I just returned from OSDI/ATC 2022, the collocated systems conferences, and still find myself disturbed by something one of the keynote speakers had to say. During questions after his talk about improving the security of Open Source, Eric Brewer was asked by a professor if he thought that graduate students should curate their software. Brewer answered that they should focus on finishing their graduate studies instead. I disagree.
Strangely enough, what got me started on this thread was code.org. A non-profit organization that wants to bring “CS into the classroom”, does seem like a good idea. I have friends who I introduced to computing through the game of Adventure that went on to have good careers in IT.

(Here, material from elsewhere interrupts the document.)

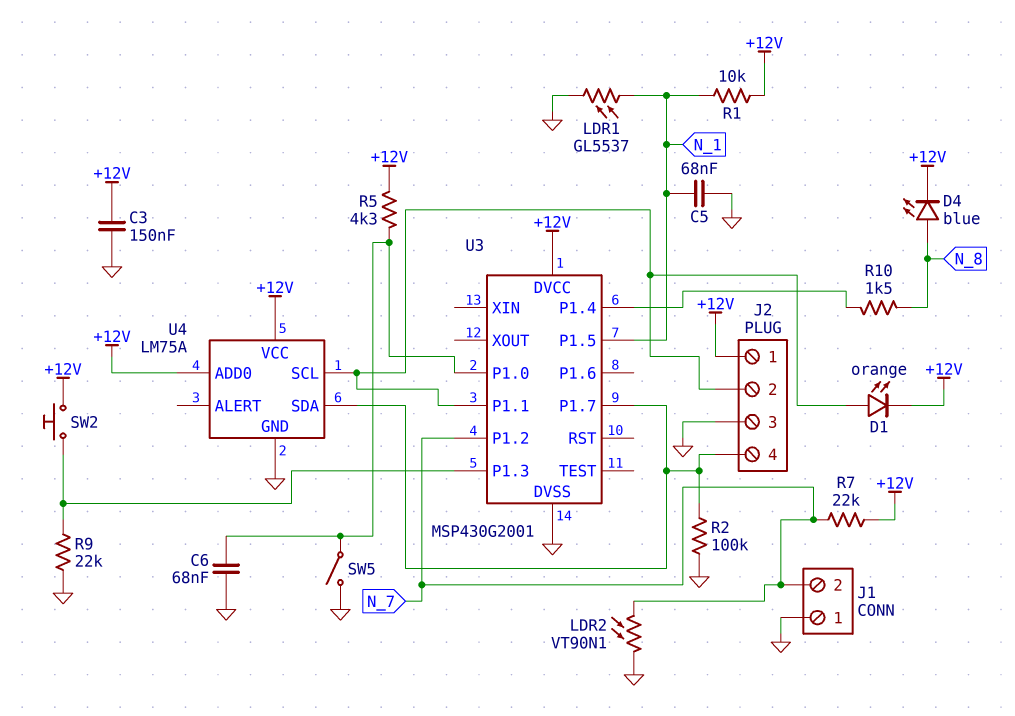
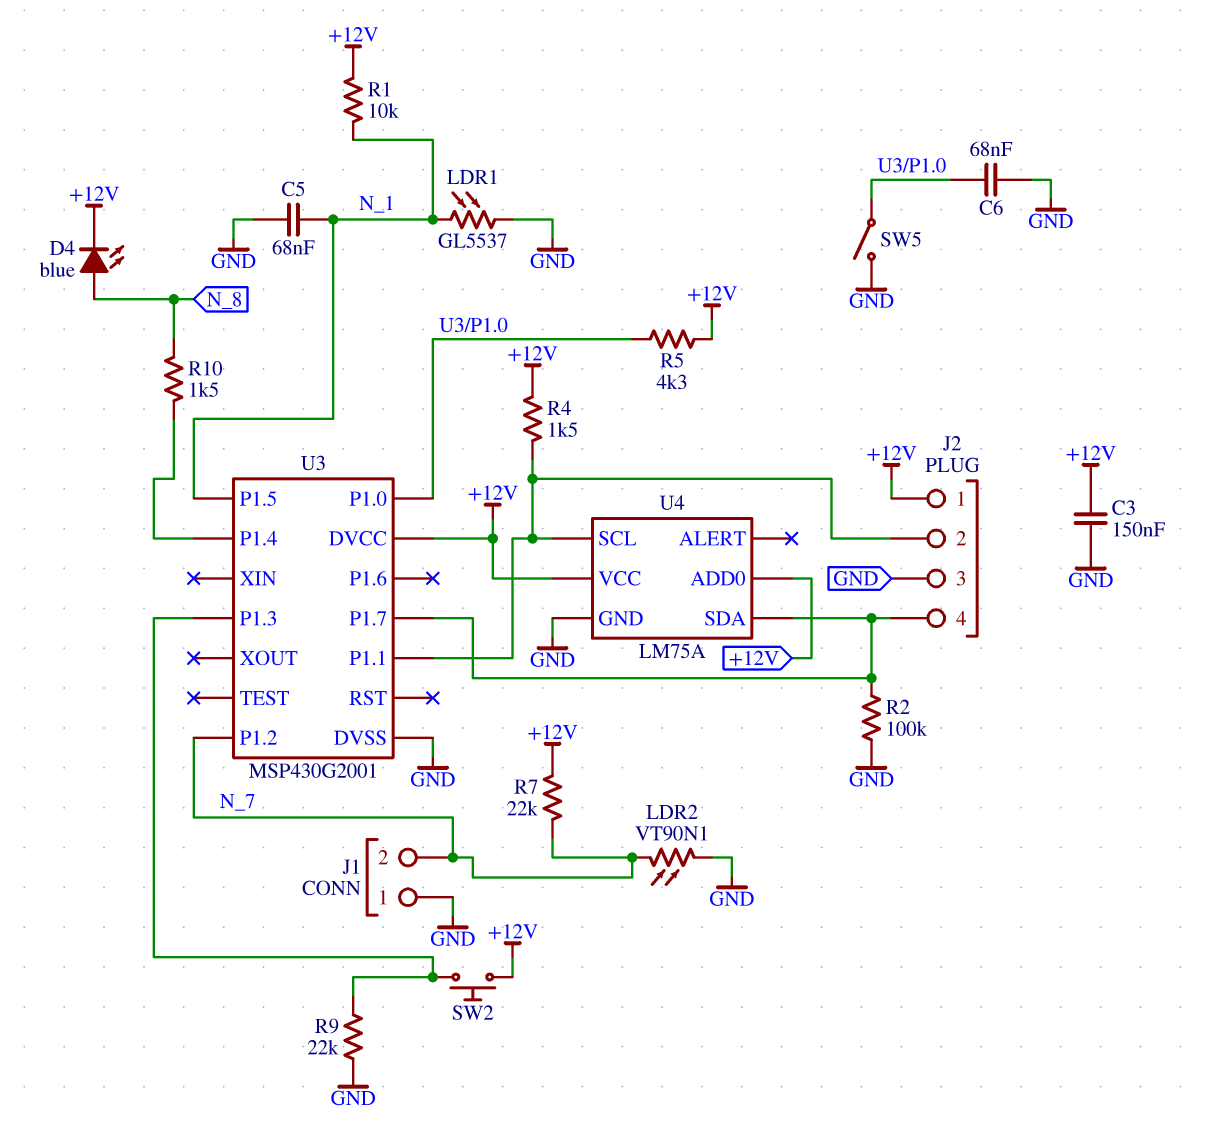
D1: LED orange (A J2/2, K +12V) -> none
R4: none -> 1.5k (+12V, J2/2)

Another site is much more blunt. To answer the question about why teach kids to code, they said:
What about open source? Aren’t there millions of folks working together to create the software that we all use? I took a look at a recent study by the Linux Foundation and Harvard into who produces the most popularly used open source software. The Open Source Software – Application Libraries report is 162 pages long, and I did not read the entire report. I focused on some summaries, one of which I want to share with you now. This is from page 18, point 3, in the Lessons Learned section:
Reviewing 49 of the top 50 non-npm projects from our lists, for commits in the year 2021, it was found that 23% of projects had one developer accounting for more than 80% of the lines of code (LOC) added. Further, 94% of projects had fewer than ten developers accounting for more than 90% of the LOC added. These findings are counter to the typically held belief that thousands or millions of developers are responsible for developing and maintaining FOSS projects. At a higher level, it was found that 136 developers were responsible for more than 80% of the LOC added to these 50 FOSS projects.
So much for Eric Raymond’s “millions of eyes” that would uncover and repair bugs in code. The reality is much starker: a relatively small number of developers are responsible for writing and maintaining the code that millions of developers are using. Note that the one project not included in this excerpt is missing because it is an outlier, but not in a good way. That project hides the identities of committers.
Eric Brewer’s keynote was about the trustworthiness of the supply chain for open source software. I had, mistakenly, thought that most internally developed software used by large corporations would have been developed in house. Instead, the norm has become using open source as the basis for internal projects, while not contributing to those projects. Someone at the conference, perhaps Brewer, showed a letter sent by lawyers to the maintainer of an open source project demanding that he fix a problem they had found “at once” or face legal consequences. Imagine, taking someone’s software, using it for free, then demanding support. Immediately, yet, when very large software companies often take over two months to produce a patch. Perhaps that company, and others like them, should consider paying open source developers, at least those who are key committers, instead of paying lawyers for demand letters.
Where I parted ways with Brewer had to do with his suggestion that graduate students not be expected to curate the code they produce. Granted, many research projects resulting in published papers rely on code that will never be reused. But certainly not all. At OSDI’21, 84% of the accepted papers included artifacts. At OSDI’22 and ATC’22, more people were involved in examining artifacts, including both code and data, than were on the program committees. This seems to suggest that there has been an increase of attention on code quality, at least to the point of being able to reproduce the experimental results reported in a paper submission.